Literary Yard

Search for meaning

by William Kitcher

I wake up. Oh I feel awful. Don’t know where I am. But I sorta remember her, and she’s not here. I hope she’s gone out for juice or bread or something, and I can just leave.

She’s blonde, or maybe she has light red hair, and she has a blob of a nose and I think slightly crooked teeth that intrigued me for some reason. Other than that, I can’t remember. Drank way too much. I don’t feel well. I need air. But it’s already humid and polluted. My mouth’s dry and dirty. I gotta go.

It’s coming back now. We met in the Taps. I was already drunk, and I mighta even smoked something. We talked and drank even more. Shooters. We had shooters. How stupid. We danced, and my ears hurt. They’re still ringing. It was so loud I could feel the bass and drums pounding in my heart. Still can when I think about it. Then we were in a country bar. I hate country. She had some friends there. She ignored me, and I kept drinking. What was I drinking? Scotch. I love scotch, but not on top of the rest of it. Then she came back to me and we danced, and I fell over once. Or twice. I went outside and fell asleep in the back of someone’s truck. I woke up because of her voice, but I don’t remember getting here. Did we have sex? I don’t wanna know. Oh yeah we did. To Patsy Cline.

I stand up and put my pants on. I feel dizzy. I think I’m gonna throw up. My mouth feels like a garbage can. I sit down on the bed again, and try to will away the cobwebs. My stomach hurts, and rubbing it doesn’t help.

I hear the clinking of plates or cups somewhere else in the apartment. The door is shut, and I can’t remember what’s on the other side. I hear footsteps. I go back under the blanket and pretend to be asleep. I see horrible green and purple lights and force my twitching eyelids to remain shut.

The door opens, and she must be looking at me. And I’ll bet she sees my pants gone from the chair. The door closes.

My eyes open but I didn’t do it. I need more sleep; I need to be in a coma for the rest of the day. But I have to go. My eyes gradually close.

Last week, at a party, I had again drunk too much and looked for a woman. Saw one I thought would take me home. After talking to her for a few minutes, I knew she would. But I still had to play the game.

Her cat had had kittens, and when we went to bed, the kittens were all around us. That was all I remember. In the morning, she seemed to be asleep, so I dressed quietly. As I left the room, she said, “Are you going?” “Yes,” I said. And that was all I could say. I felt stupid and embarrassed that I thought I could leave without waking her, and I vomited on her front steps.

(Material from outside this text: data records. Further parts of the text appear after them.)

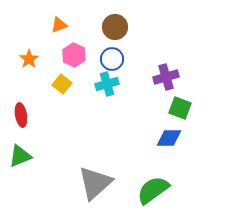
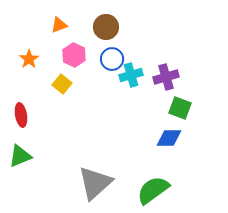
brown circle: moved 9 px left
cyan cross: moved 24 px right, 9 px up
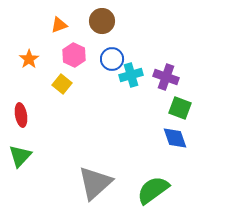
brown circle: moved 4 px left, 6 px up
purple cross: rotated 35 degrees clockwise
blue diamond: moved 6 px right; rotated 72 degrees clockwise
green triangle: rotated 25 degrees counterclockwise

I open my eyes. The ceiling has cracks and the walls are green. There are a couple of prints of flowers. It’s terrible. My head’s pounding.

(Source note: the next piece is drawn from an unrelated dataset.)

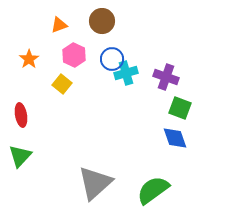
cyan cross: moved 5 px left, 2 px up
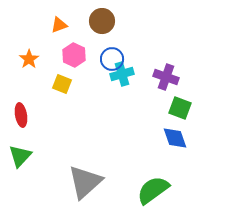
cyan cross: moved 4 px left, 1 px down
yellow square: rotated 18 degrees counterclockwise
gray triangle: moved 10 px left, 1 px up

I stand up and see myself in a cracked mirror, and it’s me ten years from now, but it’s me now – seedy-looking, brittle hair, pasty face, black puffy eyes, flabby neck, and a fat gut. I flex my biceps; they’re not impressive anymore, if they ever were, and they’re aching. I put on my shirt and socks and shoes and see my underwear underneath a chair. Oh the hell with it.

I stand in front of the closed door, and think I will do what I hadn’t done last week, and talk to her, to not skulk out like that man I wish I’m not. But it’ll be so much easier to go without saying anything. The easy way out.

But I can’t be sure I won’t have to see her as I go. No. I will talk to her. I think I’ll talk to her.

I open the door and see a hall leading to a living room and the front door, with three rooms on the right, all with their doors open. The hall’s wall is a dirty white, and covered with posters, faded Monets and that Marilyn Monroe by Warhol you see too much.

I pass a bathroom and a bedroom, then hear paper rustling in the third room. I look around the doorjamb, and she has her back to me, reading a newspaper. Can I get past her without her knowing? Am I gonna do this again? I hesitate, standing stupidly.

I’m gonna talk to her. Am I?

I feel something at my ankle, and look down. Kittens.